As he cleared his throat, my mom said, “What do you want, Bob? Can I get you something?”
“I ⦠want ⦠to ⦠die,” he said.
And there it was.
All the work, all the energy, all the attempts to still make life manageable, had led to this conclusion. He wanted to die.
Every life ends in death. There's not one that hasn't. We knew it was coming, but still, to hear the words gave it a reality that was previously incomprehensible.
“I want to die,” he repeated, this time with more assurance. The respirator hummed and the hot tub churned out bubbles. Greg set down his book. Chelsea got out of the hot tub.
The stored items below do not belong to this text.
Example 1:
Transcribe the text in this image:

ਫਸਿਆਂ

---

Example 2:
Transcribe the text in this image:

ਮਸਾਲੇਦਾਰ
We all circled around him. My dad's eyes watered up, and a couple of tears found their way out.
“You don't mean that,” my mom cried. Being such an advocate of hope all these years, she had never heard these words uttered, or probably even thought them. In my mom's mind, it wasn't supposed to happen like this. This story wasn't supposed to end with my dad's giving up. It was supposed to be a fight to the very last moment, to the moment when there was absolutely nothing more to fight with.
“I do mean it. I want to die,” he said. “I can't do this anymore.”
“Well, it's about time,” said Greg, trying to make a joke of the situation.
“I'll care for you for the rest of my life, Bob. Don't do this,” said my frantic mom.
“It's time. I want to die.”
“Fuck you, Bob. You can't give up,” my mom said, already looking as though someone had hit the crazy-widow switch. Tears streamed from her eyes, causing her makeup to run down her cheeks. “You've got to keep fighting. We've all worked so hard to keep you alive. You're not a quitter. You've got to have hope. Bob, you just can't leave me.”